Data for the task: Begin

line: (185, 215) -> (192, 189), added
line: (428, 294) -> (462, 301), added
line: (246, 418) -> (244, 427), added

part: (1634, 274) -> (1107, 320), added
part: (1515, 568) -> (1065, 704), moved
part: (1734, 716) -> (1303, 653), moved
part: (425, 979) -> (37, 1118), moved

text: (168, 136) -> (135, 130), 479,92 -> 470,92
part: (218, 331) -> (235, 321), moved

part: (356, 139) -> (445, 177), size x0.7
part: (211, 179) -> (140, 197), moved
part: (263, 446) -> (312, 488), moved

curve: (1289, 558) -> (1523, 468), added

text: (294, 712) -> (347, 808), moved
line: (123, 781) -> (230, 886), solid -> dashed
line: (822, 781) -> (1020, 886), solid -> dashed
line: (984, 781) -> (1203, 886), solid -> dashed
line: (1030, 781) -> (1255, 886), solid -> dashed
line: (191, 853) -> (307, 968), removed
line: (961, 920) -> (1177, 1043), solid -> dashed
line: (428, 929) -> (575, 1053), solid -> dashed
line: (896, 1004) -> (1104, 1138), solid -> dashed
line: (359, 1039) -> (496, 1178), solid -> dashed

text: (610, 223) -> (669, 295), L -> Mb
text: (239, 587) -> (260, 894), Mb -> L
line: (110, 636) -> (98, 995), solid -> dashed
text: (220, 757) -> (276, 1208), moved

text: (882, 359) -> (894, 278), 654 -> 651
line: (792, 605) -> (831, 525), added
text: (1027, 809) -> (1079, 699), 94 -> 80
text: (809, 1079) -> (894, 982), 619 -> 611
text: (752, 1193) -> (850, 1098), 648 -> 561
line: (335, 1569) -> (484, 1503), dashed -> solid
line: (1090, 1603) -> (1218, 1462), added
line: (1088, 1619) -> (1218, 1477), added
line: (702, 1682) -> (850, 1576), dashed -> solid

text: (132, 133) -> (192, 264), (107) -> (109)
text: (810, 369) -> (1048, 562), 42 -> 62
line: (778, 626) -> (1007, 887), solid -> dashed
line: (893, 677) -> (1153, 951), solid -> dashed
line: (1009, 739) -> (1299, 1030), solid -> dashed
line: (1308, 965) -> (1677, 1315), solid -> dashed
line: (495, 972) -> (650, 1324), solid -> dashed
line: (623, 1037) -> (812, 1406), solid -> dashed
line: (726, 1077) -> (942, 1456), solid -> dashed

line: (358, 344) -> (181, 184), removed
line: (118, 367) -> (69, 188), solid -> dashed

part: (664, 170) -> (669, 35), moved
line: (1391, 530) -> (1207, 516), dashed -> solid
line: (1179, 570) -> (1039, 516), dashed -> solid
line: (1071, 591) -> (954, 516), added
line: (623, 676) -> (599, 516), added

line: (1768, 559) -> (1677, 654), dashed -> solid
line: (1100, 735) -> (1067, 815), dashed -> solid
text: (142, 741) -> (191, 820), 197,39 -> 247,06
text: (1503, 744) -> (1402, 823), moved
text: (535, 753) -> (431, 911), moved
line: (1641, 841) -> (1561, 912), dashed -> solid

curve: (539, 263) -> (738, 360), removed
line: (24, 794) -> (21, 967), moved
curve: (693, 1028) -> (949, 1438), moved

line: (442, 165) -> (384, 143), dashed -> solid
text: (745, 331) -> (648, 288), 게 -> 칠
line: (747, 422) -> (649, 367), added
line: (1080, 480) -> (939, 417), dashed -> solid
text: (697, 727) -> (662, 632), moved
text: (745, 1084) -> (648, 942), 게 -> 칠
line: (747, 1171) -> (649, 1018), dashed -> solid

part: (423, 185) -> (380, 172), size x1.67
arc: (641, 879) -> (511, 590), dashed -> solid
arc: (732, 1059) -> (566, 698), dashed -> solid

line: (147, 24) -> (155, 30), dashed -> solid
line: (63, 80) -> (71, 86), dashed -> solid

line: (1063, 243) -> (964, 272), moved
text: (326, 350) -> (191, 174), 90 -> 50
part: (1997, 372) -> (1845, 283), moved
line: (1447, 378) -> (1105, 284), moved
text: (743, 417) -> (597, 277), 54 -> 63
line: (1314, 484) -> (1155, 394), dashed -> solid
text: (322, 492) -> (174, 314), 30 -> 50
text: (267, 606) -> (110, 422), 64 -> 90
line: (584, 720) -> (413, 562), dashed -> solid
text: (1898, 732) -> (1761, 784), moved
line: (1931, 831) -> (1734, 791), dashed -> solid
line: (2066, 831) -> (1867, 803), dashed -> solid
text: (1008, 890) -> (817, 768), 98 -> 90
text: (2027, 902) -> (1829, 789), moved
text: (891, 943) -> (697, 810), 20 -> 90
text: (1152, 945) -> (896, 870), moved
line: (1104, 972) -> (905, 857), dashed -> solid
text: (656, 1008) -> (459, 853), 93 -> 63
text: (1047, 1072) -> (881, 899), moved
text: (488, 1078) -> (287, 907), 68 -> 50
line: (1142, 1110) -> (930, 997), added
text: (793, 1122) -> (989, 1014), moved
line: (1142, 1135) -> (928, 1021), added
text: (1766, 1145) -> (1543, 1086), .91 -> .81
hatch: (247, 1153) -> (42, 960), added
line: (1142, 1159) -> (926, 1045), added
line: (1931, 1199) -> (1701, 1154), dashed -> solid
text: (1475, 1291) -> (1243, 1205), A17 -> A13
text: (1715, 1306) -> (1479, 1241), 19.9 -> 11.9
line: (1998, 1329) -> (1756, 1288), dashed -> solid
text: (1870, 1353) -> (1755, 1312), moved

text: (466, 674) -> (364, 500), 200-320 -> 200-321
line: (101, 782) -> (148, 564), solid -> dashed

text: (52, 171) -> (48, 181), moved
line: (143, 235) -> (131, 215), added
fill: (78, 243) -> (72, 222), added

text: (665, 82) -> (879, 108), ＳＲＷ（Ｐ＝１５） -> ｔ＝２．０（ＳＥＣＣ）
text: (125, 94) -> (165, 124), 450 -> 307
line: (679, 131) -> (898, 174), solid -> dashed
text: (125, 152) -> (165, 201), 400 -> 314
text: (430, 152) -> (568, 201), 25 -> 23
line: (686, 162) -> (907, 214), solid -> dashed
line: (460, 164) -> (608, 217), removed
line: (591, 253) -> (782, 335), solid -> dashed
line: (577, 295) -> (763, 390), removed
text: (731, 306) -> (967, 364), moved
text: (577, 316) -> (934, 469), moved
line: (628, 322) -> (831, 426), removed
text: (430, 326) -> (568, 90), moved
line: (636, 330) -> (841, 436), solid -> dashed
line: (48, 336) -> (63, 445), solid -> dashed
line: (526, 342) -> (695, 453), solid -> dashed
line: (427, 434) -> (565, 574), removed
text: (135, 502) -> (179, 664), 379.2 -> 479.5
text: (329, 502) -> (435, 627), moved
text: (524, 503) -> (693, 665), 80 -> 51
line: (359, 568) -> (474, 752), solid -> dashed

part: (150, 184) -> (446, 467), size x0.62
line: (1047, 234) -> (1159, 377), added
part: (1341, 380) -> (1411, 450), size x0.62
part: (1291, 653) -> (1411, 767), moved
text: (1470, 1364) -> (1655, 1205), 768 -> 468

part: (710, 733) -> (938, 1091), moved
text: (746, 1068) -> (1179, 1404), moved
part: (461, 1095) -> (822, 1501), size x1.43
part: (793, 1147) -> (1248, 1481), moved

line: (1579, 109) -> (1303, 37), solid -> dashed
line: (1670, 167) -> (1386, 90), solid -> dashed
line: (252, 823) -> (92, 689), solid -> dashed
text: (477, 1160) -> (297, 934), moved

Data for the task: End

Required action =>
Every entry must be output again exactly as it was given.

Answer space =>
line: (185, 215) -> (192, 189), added
line: (428, 294) -> (462, 301), added
line: (246, 418) -> (244, 427), added

part: (1634, 274) -> (1107, 320), added
part: (1515, 568) -> (1065, 704), moved
part: (1734, 716) -> (1303, 653), moved
part: (425, 979) -> (37, 1118), moved

text: (168, 136) -> (135, 130), 479,92 -> 470,92
part: (218, 331) -> (235, 321), moved

part: (356, 139) -> (445, 177), size x0.7
part: (211, 179) -> (140, 197), moved
part: (263, 446) -> (312, 488), moved

curve: (1289, 558) -> (1523, 468), added

text: (294, 712) -> (347, 808), moved
line: (123, 781) -> (230, 886), solid -> dashed
line: (822, 781) -> (1020, 886), solid -> dashed
line: (984, 781) -> (1203, 886), solid -> dashed
line: (1030, 781) -> (1255, 886), solid -> dashed
line: (191, 853) -> (307, 968), removed
line: (961, 920) -> (1177, 1043), solid -> dashed
line: (428, 929) -> (575, 1053), solid -> dashed
line: (896, 1004) -> (1104, 1138), solid -> dashed
line: (359, 1039) -> (496, 1178), solid -> dashed

text: (610, 223) -> (669, 295), L -> Mb
text: (239, 587) -> (260, 894), Mb -> L
line: (110, 636) -> (98, 995), solid -> dashed
text: (220, 757) -> (276, 1208), moved

text: (882, 359) -> (894, 278), 654 -> 651
line: (792, 605) -> (831, 525), added
text: (1027, 809) -> (1079, 699), 94 -> 80
text: (809, 1079) -> (894, 982), 619 -> 611
text: (752, 1193) -> (850, 1098), 648 -> 561
line: (335, 1569) -> (484, 1503), dashed -> solid
line: (1090, 1603) -> (1218, 1462), added
line: (1088, 1619) -> (1218, 1477), added
line: (702, 1682) -> (850, 1576), dashed -> solid

text: (132, 133) -> (192, 264), (107) -> (109)
text: (810, 369) -> (1048, 562), 42 -> 62
line: (778, 626) -> (1007, 887), solid -> dashed
line: (893, 677) -> (1153, 951), solid -> dashed
line: (1009, 739) -> (1299, 1030), solid -> dashed
line: (1308, 965) -> (1677, 1315), solid -> dashed
line: (495, 972) -> (650, 1324), solid -> dashed
line: (623, 1037) -> (812, 1406), solid -> dashed
line: (726, 1077) -> (942, 1456), solid -> dashed

line: (358, 344) -> (181, 184), removed
line: (118, 367) -> (69, 188), solid -> dashed

part: (664, 170) -> (669, 35), moved
line: (1391, 530) -> (1207, 516), dashed -> solid
line: (1179, 570) -> (1039, 516), dashed -> solid
line: (1071, 591) -> (954, 516), added
line: (623, 676) -> (599, 516), added

line: (1768, 559) -> (1677, 654), dashed -> solid
line: (1100, 735) -> (1067, 815), dashed -> solid
text: (142, 741) -> (191, 820), 197,39 -> 247,06
text: (1503, 744) -> (1402, 823), moved
text: (535, 753) -> (431, 911), moved
line: (1641, 841) -> (1561, 912), dashed -> solid

curve: (539, 263) -> (738, 360), removed
line: (24, 794) -> (21, 967), moved
curve: (693, 1028) -> (949, 1438), moved

line: (442, 165) -> (384, 143), dashed -> solid
text: (745, 331) -> (648, 288), 게 -> 칠
line: (747, 422) -> (649, 367), added
line: (1080, 480) -> (939, 417), dashed -> solid
text: (697, 727) -> (662, 632), moved
text: (745, 1084) -> (648, 942), 게 -> 칠
line: (747, 1171) -> (649, 1018), dashed -> solid

part: (423, 185) -> (380, 172), size x1.67
arc: (641, 879) -> (511, 590), dashed -> solid
arc: (732, 1059) -> (566, 698), dashed -> solid

line: (147, 24) -> (155, 30), dashed -> solid
line: (63, 80) -> (71, 86), dashed -> solid

line: (1063, 243) -> (964, 272), moved
text: (326, 350) -> (191, 174), 90 -> 50
part: (1997, 372) -> (1845, 283), moved
line: (1447, 378) -> (1105, 284), moved
text: (743, 417) -> (597, 277), 54 -> 63
line: (1314, 484) -> (1155, 394), dashed -> solid
text: (322, 492) -> (174, 314), 30 -> 50
text: (267, 606) -> (110, 422), 64 -> 90
line: (584, 720) -> (413, 562), dashed -> solid
text: (1898, 732) -> (1761, 784), moved
line: (1931, 831) -> (1734, 791), dashed -> solid
line: (2066, 831) -> (1867, 803), dashed -> solid
text: (1008, 890) -> (817, 768), 98 -> 90
text: (2027, 902) -> (1829, 789), moved
text: (891, 943) -> (697, 810), 20 -> 90
text: (1152, 945) -> (896, 870), moved
line: (1104, 972) -> (905, 857), dashed -> solid
text: (656, 1008) -> (459, 853), 93 -> 63
text: (1047, 1072) -> (881, 899), moved
text: (488, 1078) -> (287, 907), 68 -> 50
line: (1142, 1110) -> (930, 997), added
text: (793, 1122) -> (989, 1014), moved
line: (1142, 1135) -> (928, 1021), added
text: (1766, 1145) -> (1543, 1086), .91 -> .81
hatch: (247, 1153) -> (42, 960), added
line: (1142, 1159) -> (926, 1045), added
line: (1931, 1199) -> (1701, 1154), dashed -> solid
text: (1475, 1291) -> (1243, 1205), A17 -> A13
text: (1715, 1306) -> (1479, 1241), 19.9 -> 11.9
line: (1998, 1329) -> (1756, 1288), dashed -> solid
text: (1870, 1353) -> (1755, 1312), moved

text: (466, 674) -> (364, 500), 200-320 -> 200-321
line: (101, 782) -> (148, 564), solid -> dashed

text: (52, 171) -> (48, 181), moved
line: (143, 235) -> (131, 215), added
fill: (78, 243) -> (72, 222), added

text: (665, 82) -> (879, 108), ＳＲＷ（Ｐ＝１５） -> ｔ＝２．０（ＳＥＣＣ）
text: (125, 94) -> (165, 124), 450 -> 307
line: (679, 131) -> (898, 174), solid -> dashed
text: (125, 152) -> (165, 201), 400 -> 314
text: (430, 152) -> (568, 201), 25 -> 23
line: (686, 162) -> (907, 214), solid -> dashed
line: (460, 164) -> (608, 217), removed
line: (591, 253) -> (782, 335), solid -> dashed
line: (577, 295) -> (763, 390), removed
text: (731, 306) -> (967, 364), moved
text: (577, 316) -> (934, 469), moved
line: (628, 322) -> (831, 426), removed
text: (430, 326) -> (568, 90), moved
line: (636, 330) -> (841, 436), solid -> dashed
line: (48, 336) -> (63, 445), solid -> dashed
line: (526, 342) -> (695, 453), solid -> dashed
line: (427, 434) -> (565, 574), removed
text: (135, 502) -> (179, 664), 379.2 -> 479.5
text: (329, 502) -> (435, 627), moved
text: (524, 503) -> (693, 665), 80 -> 51
line: (359, 568) -> (474, 752), solid -> dashed

part: (150, 184) -> (446, 467), size x0.62
line: (1047, 234) -> (1159, 377), added
part: (1341, 380) -> (1411, 450), size x0.62
part: (1291, 653) -> (1411, 767), moved
text: (1470, 1364) -> (1655, 1205), 768 -> 468

part: (710, 733) -> (938, 1091), moved
text: (746, 1068) -> (1179, 1404), moved
part: (461, 1095) -> (822, 1501), size x1.43
part: (793, 1147) -> (1248, 1481), moved

line: (1579, 109) -> (1303, 37), solid -> dashed
line: (1670, 167) -> (1386, 90), solid -> dashed
line: (252, 823) -> (92, 689), solid -> dashed
text: (477, 1160) -> (297, 934), moved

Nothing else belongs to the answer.